本节专门介绍加载或制作数据集以及随后根据 ChatML 结构对其进行格式化的关键过程。接下来，我们将在下一节中深入研究标记化和批处理领域。

请记住，数据集的质量至关重要——它将显著影响模型的性能。您的数据集必须适合您的任务，这一点至关重要。

总体策略

数据集可以混合来自不同来源。以Mistral 的 Open Hermes 2 微调为例，它使用来自多个数据集的约 900,000 个样本进行训练。

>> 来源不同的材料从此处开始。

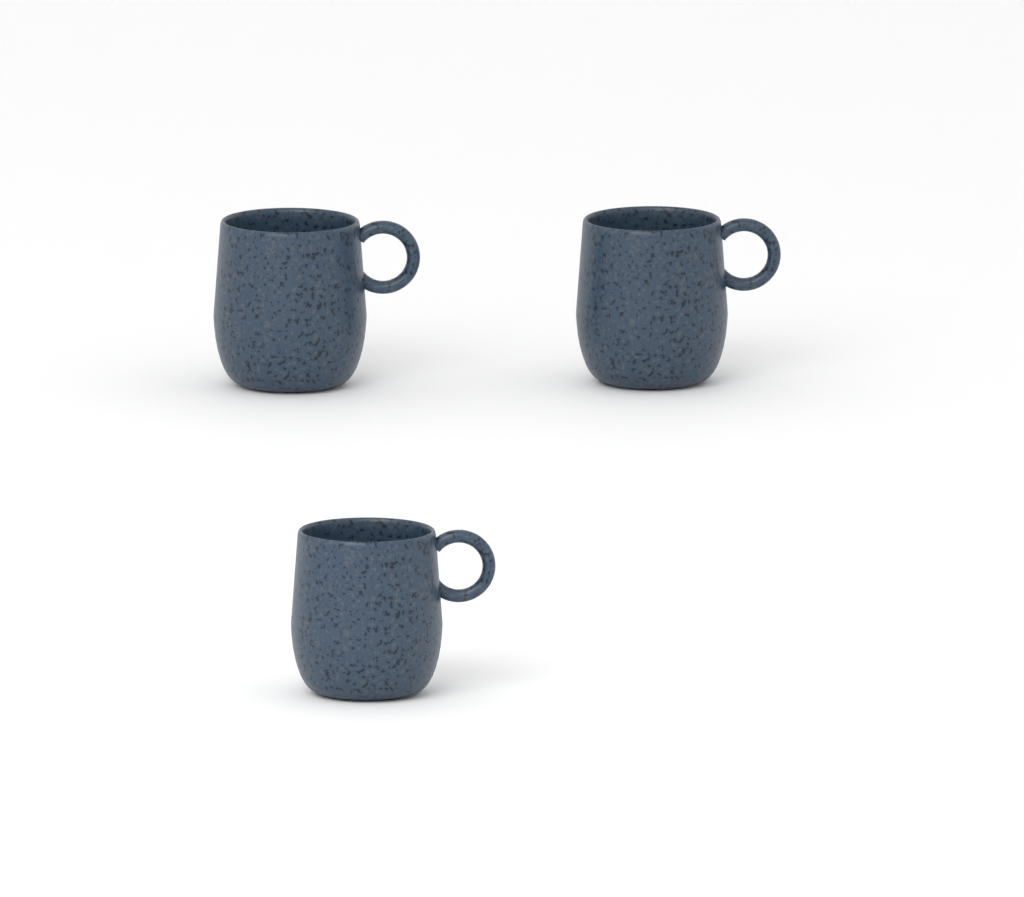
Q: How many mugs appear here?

这些数据集通常包含问题-答案对，格式为独立对（单个样本相当于单个问题和答案）或以对话序列连接（格式为 Q/A、Q/A、Q/A）。

本节旨在指导您将这些数据集转换为与训练方案兼容的统一格式。为了准备培训，必须选择一种形式。我在这里选择了 OpenAI 的ChatML，因为它在最近的模型版本中被频繁采用，并且可能成为新标准。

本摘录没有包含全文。